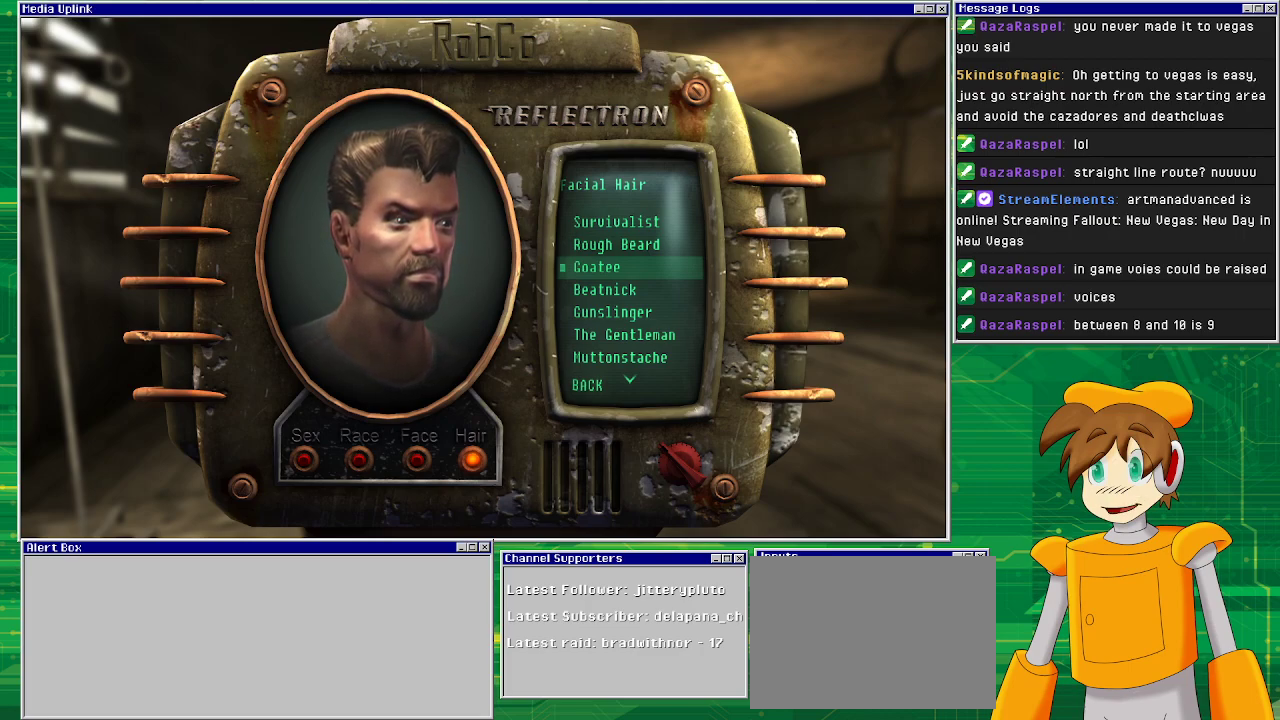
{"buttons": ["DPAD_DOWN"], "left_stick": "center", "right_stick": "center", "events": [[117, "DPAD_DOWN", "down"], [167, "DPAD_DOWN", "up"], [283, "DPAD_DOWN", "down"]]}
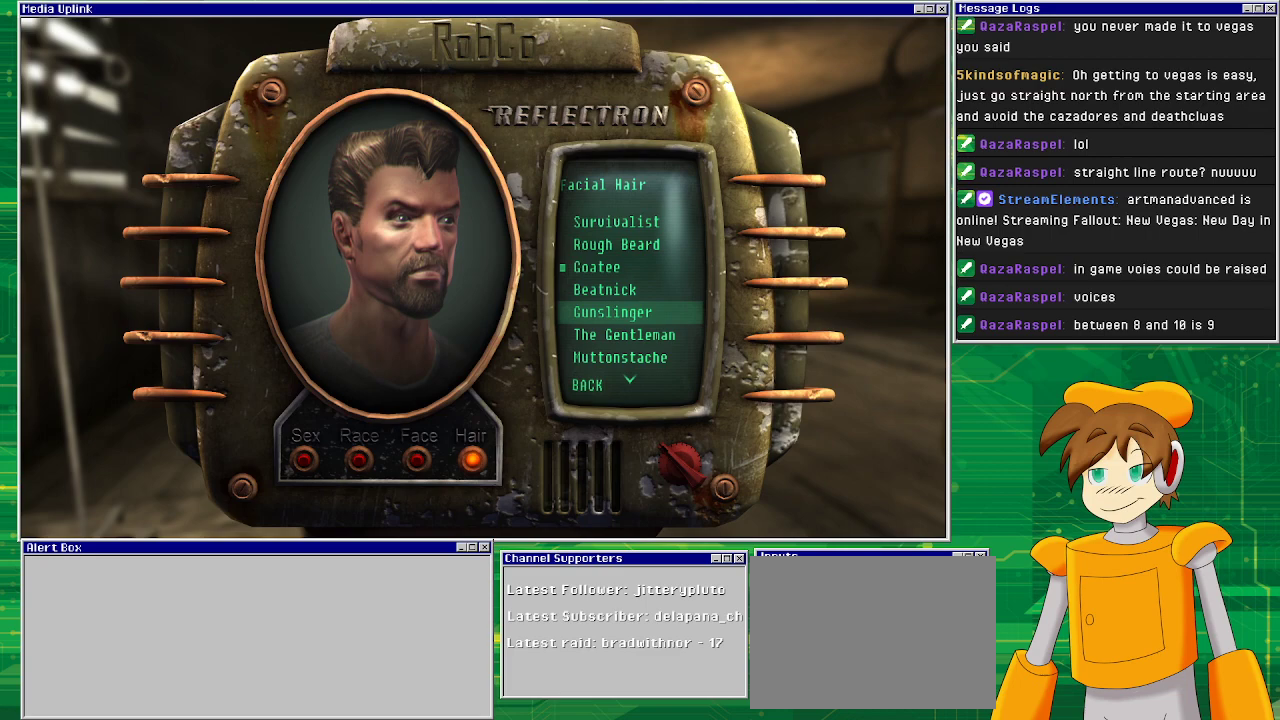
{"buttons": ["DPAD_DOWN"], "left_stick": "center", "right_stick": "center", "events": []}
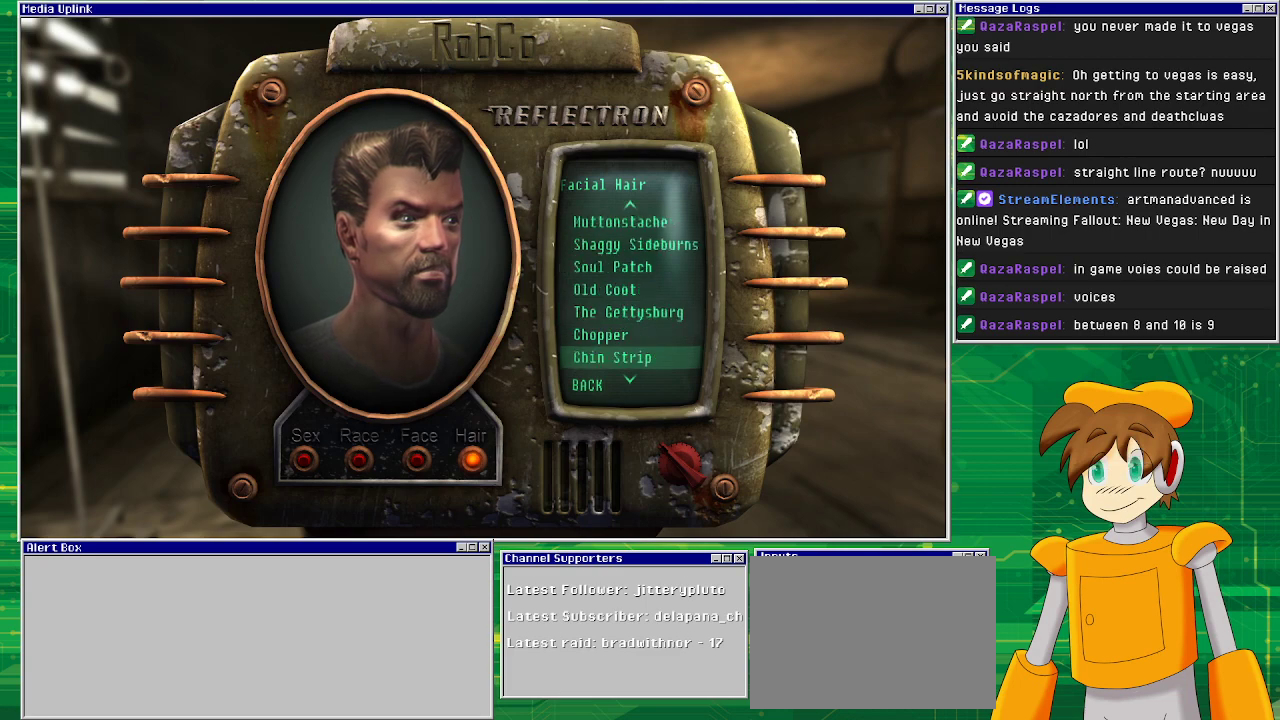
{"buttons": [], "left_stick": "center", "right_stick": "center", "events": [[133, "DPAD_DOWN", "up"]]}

TRY IT: Could the listing above be printed again in full, with every picture omitted?

OUTPUT FOR THIS EXERCISE:
{"buttons": ["DPAD_DOWN"], "left_stick": "center", "right_stick": "center", "events": [[117, "DPAD_DOWN", "down"], [167, "DPAD_DOWN", "up"], [283, "DPAD_DOWN", "down"]]}
{"buttons": ["DPAD_DOWN"], "left_stick": "center", "right_stick": "center", "events": []}
{"buttons": [], "left_stick": "center", "right_stick": "center", "events": [[133, "DPAD_DOWN", "up"]]}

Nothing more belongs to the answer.